Requisito A: Traduzca al inglés esta oración del fragmento del documento: «En ese camino hacia la igualdad fue determinante en Cádiz la creación del Centro Asesor de la Mujer.»
Requisito B: Indique si cada afirmación coincide con el fragmento del documento y cite textualmente las palabras que lo determinan: (i) el Centro Asesor de la Mujer ofrecía a las mujeres recursos de planificación familiar; (ii) en las chirigotas ilegales la participación de la mujer era anecdótica; (iii) quien escribe ejercía el periodismo.
Requisito C: Extraiga sin alteraciones el pasaje del fragmento del documento que empieza en «Pero en aquel» y termina en «este siglo XXI.», con ambos extremos incluidos.

A pesar de la cortina de humo de posiciones claramente machistas que "miraban con simpatía" las excepciones, siempre que no fueran regla, la realidad era abrumadora como pudimos constatar y contar las escasas mujeres que, por suerte generacional, estábamos en tareas de visibilidad pública. En mi caso, la del periodismo.
Se trataba de hacer visibles, de dar voz, a las mujeres que peleaban por hacerse hueco. Cada una desde su ámbito luchaban por salir de la marginación social o la discriminación personal al que, con ahínco, les había sometido la dictadura. En muchos casos tuvieron que empezar de cero, con tareas de formación en las barriadas y pueblos. La alfabetización era una paso imprescindible para un acceso igualitario al trabajo.
En ese camino hacia la igualdad fue determinante en Cádiz la creación del Centro Asesor de la Mujer. Allí se dieron conocimientos y recursos a las mujeres para controlar su vida con la llamada planificación familiar, se informaba a las mujeres sobre el derecho a vivir su sexo, como algo diferente a la obligatoriedad reproductiva cristiana. Muchas mujeres gaditanas lo recuerdan como una experiencia liberadora y como el inicio de un camino que aún están recorriendo, el de la igualdad.
¿Qué pasaba en el Parlamento de la calle, en el carnaval? Pues había un reflejo casi automático. Mujeres y hombres eran iguales en las chirigotas ilegales, las que reconquistaron la calle, donde se decían las grandes verdades. Pero en el "carnaval oficial" la participación de la mujer era anecdótica y criticada. Un animoso coro mixto, representó entonces una "misión imposible". La discriminación todavía es denunciada como arcaica y absurda, más de 20 años después, en las coplas de muchas agrupaciones. Hoy como entonces la calle demuestra que la chirigota no tiene sexo, o sí lo tiene, pero bien entendido.
Pero en aquel Cádiz, las universitarias, amas de casa perdidas en bloques de grandes barriadas obreras, jornaleras, políticas, artistas o periodistas empezábamos a catar la esperanza de que se acababan los tiempos de estar DETRÁS y era el momento de dar el paso adelante que la Ley reconoce. Hoy, mientras muchas mujeres han avanzado y han consolidado derechos, otras siguen atrapadas en el tiempo: sufren discriminaciones laborales, dobles jornadas de trabajo en casa y fuera de ella, y mueren a causa de los malos tratos, uno de los grandes fracasos sociales de finales del siglo pasado y del inicio de este siglo XXI.

Extractos de datos:
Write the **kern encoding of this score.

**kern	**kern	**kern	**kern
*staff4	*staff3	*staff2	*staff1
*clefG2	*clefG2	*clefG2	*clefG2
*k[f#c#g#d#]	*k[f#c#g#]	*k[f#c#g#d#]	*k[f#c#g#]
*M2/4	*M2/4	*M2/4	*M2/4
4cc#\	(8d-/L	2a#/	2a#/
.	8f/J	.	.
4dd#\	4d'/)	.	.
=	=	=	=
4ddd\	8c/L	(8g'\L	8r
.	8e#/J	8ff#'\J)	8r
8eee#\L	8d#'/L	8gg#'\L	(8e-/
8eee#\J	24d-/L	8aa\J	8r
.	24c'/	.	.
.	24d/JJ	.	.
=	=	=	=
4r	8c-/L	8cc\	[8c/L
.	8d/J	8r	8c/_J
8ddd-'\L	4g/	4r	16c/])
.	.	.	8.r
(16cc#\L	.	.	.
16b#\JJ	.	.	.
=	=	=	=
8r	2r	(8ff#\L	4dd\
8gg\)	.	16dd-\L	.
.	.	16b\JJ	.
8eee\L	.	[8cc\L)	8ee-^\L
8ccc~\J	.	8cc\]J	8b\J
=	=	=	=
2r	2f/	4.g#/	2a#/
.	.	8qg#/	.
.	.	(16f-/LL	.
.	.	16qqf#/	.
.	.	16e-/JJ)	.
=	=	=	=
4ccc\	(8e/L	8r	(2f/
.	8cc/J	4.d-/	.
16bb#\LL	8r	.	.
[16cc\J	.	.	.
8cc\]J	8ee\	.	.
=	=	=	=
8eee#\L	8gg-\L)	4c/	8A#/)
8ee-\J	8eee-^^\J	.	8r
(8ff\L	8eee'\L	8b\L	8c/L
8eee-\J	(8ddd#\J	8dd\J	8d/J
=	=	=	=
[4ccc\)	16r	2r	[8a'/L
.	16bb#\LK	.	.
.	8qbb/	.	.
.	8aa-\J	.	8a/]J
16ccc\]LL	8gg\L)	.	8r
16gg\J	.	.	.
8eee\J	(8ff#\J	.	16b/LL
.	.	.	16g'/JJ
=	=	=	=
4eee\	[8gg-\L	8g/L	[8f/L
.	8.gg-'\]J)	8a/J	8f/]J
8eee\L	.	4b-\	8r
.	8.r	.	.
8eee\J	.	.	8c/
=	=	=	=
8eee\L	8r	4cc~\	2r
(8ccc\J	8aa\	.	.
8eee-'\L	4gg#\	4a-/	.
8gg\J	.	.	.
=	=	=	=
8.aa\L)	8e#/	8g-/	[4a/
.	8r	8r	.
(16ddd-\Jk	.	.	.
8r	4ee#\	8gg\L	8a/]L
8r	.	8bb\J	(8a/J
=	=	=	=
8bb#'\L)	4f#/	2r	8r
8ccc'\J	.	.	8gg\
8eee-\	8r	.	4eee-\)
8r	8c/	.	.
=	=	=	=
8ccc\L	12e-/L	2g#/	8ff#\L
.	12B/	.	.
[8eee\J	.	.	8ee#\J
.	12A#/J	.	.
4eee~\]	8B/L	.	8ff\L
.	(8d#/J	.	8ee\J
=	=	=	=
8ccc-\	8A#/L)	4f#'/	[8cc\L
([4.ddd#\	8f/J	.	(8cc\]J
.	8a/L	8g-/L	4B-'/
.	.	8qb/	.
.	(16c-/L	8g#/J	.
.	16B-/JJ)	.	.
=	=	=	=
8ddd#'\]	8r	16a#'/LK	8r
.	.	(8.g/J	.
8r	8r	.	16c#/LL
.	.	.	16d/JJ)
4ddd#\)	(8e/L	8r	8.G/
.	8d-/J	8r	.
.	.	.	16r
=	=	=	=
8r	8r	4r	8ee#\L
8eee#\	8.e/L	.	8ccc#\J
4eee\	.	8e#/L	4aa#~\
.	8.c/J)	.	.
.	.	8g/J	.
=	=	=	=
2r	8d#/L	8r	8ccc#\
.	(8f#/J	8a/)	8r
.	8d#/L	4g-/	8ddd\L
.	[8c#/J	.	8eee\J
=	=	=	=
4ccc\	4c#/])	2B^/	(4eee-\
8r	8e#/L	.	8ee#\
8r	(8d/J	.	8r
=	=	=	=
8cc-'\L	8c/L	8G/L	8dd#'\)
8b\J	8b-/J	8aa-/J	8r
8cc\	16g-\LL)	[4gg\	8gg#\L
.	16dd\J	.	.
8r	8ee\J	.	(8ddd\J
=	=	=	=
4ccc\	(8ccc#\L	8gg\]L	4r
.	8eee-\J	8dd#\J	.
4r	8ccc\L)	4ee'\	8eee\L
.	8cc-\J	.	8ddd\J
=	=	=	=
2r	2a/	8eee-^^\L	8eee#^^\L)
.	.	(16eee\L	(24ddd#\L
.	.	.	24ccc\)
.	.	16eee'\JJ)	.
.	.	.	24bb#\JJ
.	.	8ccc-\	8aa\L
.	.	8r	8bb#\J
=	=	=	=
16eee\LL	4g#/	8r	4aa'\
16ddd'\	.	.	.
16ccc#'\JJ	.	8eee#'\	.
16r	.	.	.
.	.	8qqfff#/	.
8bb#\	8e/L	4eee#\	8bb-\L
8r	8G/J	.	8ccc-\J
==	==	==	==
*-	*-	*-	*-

Respuesta A: On that path toward equality, the creation of the Women's Advisory Center was decisive in Cádiz.

Respuesta B:
(i) Sí: «Allí se dieron conocimientos y recursos a las mujeres para controlar su vida con la llamada planificación familiar».
(ii) No: «Mujeres y hombres eran iguales en las chirigotas ilegales».
(iii) Sí: «En mi caso, la del periodismo.»

Respuesta C:
Pero en aquel Cádiz, las universitarias, amas de casa perdidas en bloques de grandes barriadas obreras, jornaleras, políticas, artistas o periodistas empezábamos a catar la esperanza de que se acababan los tiempos de estar DETRÁS y era el momento de dar el paso adelante que la Ley reconoce. Hoy, mientras muchas mujeres han avanzado y han consolidado derechos, otras siguen atrapadas en el tiempo: sufren discriminaciones laborales, dobles jornadas de trabajo en casa y fuera de ella, y mueren a causa de los malos tratos, uno de los grandes fracasos sociales de finales del siglo pasado y del inicio de este siglo XXI.